═════ Records shown

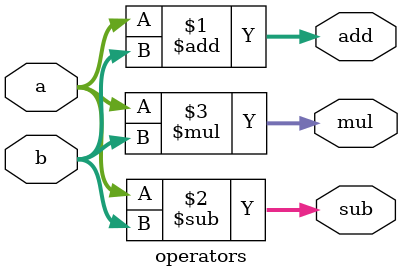
<source format=v>
module operators(a,b,add,sub,mul);
	input [1:0]a,b;
        output [1:0]add,sub;
	output [5:0]mul;
assign add=a+b;
assign sub=a-b;
assign mul=a*b;
endmodule

</source>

══════════

» Problem to solve: Show every line of the data in which the word "assign" appears.

» Your solution:
assign add=a+b;
assign sub=a-b;
assign mul=a*b;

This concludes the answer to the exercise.